Scientists use 20 billion fps camera to film a laser in flight


We’ve all been spoiled by the flashy lasers in science fiction to the point that the real thing can seem a little mundane. A laser, by definition, is tightly focused and all but invisible to the human eye. However, a team of physicists at Heriot-Watt University in Edinburgh, UK have managed to film a laser bouncing off mirrors with a new type of high-speed camera. It looks like something out of Star Wars, but it actually happened in real life.

Filming a laser pulse moving through air is no easy feat, and certainly no conventional camera was up to the task. So the team built their own, as really clever physicists sometimes do. Visualizing a laser as it moves through the air relies on exploiting the scattering of photons. You can get a feel for what’s going on in the video by shining a regular laser through smoke or water vapor. The light from the laser is scattered by the particulates in the air, which is why you can see it. You’re actually just seeing the photons split off from the focused beam.

The system devised by PhD student Genevieve Gariepy and colleagues at Heriot-Watt University is doing the same basic thing, but in air and much, much faster. Air scatters less light than fog or smoke would, so the camera used to capture the video below needed to be extremely sensitive. It’s composed of a 32×32 pixel grid of single-photon avalanche diode (SPAD) detectors. This type of CMOS sensor was chosen because it has high temporal resolution. That means the image data acquired by them can be accurately correlated with real life.

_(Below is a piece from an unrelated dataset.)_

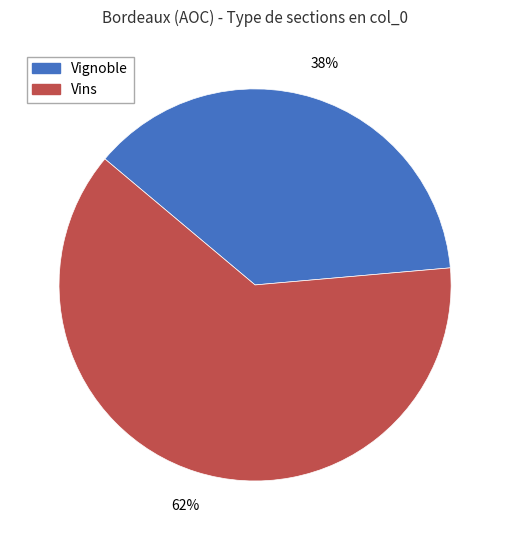

To the nearest percent, what is the combined percentage of Vins and Vignoble?

100%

https://m.youtube.com/watch?v=Uq0H4-nvBB8


So how accurate is the SPAD camera system? It can has a temporal resolution of 67 picoseconds, or 0.000000000067 seconds. Looking at it another way, it can capture about 20 billion frames per second. That’s good enough to pinpoint a single photon within a few centimeters. When you’re talking about light, which is literally the fastest thing in the universe, that’s fantastically impressive. The camera is also tied into the laser emitter so it knows the exact time the pulse is produced.

The video of the laser bouncing shows a bit of haze around the beam, but that’s a consequence of the method used to capture it. Even though the SPAD camera is extremely sensitive, it still only picks up a few photons scattered from the beam. The video is actually a blending of 2 million pulses fired over the course of 10 minutes. The team simply had to combine all that image data and subtract the background. The result is the video you see above.



This was a pure research experiment to see if it was possible to visualize a laser in flight without interacting directly. Gariepy believes there could be practical experimental applications for a SPAD camera with high temporal resolution like this one. For example, observing the formation of plasma as ions are heated. This is, of course, in addition to it being used to create really, really cool videos.